In the 1890s, the German physiologist August Weismann realized that living organisms exhibit a dichotomy: a piece of the organism's machine is designed to reproduce and another piece is designed to achieve form. One needs both in order to specify an organism.

In a sense, Weismann was the Descartes of biology: he separated reproduction and "soma" (form), genetics and morphogenesis. So one can study genetics without studying development, and viceversa. He understood that the problem has to be reframed in terms of "information”.

One of the most puzzling features of life is, indeed, development. During development, cells split and split and split. Every time a cell splits, the new cells inherit (almost) exactly the same genes. But then, mysteriously, some cells become liver cells and some cells become bone cells and some cells become blood cells. Somehow a cell knows which proteins it has to make, and when and how many of it. If they run the same program, how come that two cells become two different things? And how do they know the position where those two things have to be?

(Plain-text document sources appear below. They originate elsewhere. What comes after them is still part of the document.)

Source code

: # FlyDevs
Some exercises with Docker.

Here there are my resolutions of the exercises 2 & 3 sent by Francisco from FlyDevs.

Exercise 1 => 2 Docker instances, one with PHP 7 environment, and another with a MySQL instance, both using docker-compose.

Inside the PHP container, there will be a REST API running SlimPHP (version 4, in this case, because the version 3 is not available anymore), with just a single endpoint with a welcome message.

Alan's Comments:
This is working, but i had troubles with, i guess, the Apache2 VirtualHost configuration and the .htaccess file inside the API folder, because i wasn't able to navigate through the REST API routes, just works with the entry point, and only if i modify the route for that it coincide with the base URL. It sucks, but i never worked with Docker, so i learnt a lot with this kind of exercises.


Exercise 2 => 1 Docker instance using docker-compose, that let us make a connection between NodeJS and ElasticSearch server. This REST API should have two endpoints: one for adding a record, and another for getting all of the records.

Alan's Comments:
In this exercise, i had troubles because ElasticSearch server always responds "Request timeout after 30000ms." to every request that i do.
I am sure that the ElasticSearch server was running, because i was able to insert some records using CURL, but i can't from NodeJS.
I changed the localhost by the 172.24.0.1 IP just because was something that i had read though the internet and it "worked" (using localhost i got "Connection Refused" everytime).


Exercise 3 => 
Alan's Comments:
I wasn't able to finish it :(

Not surprisingly, Weismann concluded, logically, that each cell must include a different set of genes.  We have, instead, learned that each cell includes the same set of genes, but a cell's genes are "regulated" in such a manner that only some are active.  Each cell has the same set of genes, but each cell has different genes active.  Nonetheless, the question remains: what determines which genes are switched on and off in a given cell? How do "regulatory" genes know that a cell has to become part of a hair rather than a liver? Whatever the mechanism, it must be extremely reliable, because billions of humans get eyes in their face and not in their feet. Even more striking is the fact that zebras have black and white stripes: how do those cells know that they have to be white or black? And what causes the skin of the zebra to have stripes, rather than a uniform color? (The British mathematician Alan Turing proposed a solution based on the properties of standing waves)

The British biologist D'Arcy Thompson argued that genetic information alone does not fully specify form. Form is due to the action of the environment (natural forces) and to mathematical laws. Form arises because of mathematical and physical properties of living matter, just like the shape of nonliving matter. Form is a mathematical problem, and growth is a physical problem. The form of an object is a resultant of forces. By simply observing the object, we can deduce the forces that have acted or are acting on it. This is easily proved of a gas or a liquid, whose shape is due to the forces that "contain it", but it is also true of solid objects like rocks and car bodies, whose shapes are due to forces that were applied to them.

The formative power of natural forces expresses itself in different ways depending on the "scale" of the organism. Mammals live in a world that is dominated by gravity. Bacteria live in a world where gravity is hardly visible but chemical and electrical properties are significant.

Ultimately, D'Arcy believed that living organisms owe their form to a combination of internal forces of molecular cohesion, electrical or chemical interaction with adjacent matter, and global forces like gravity.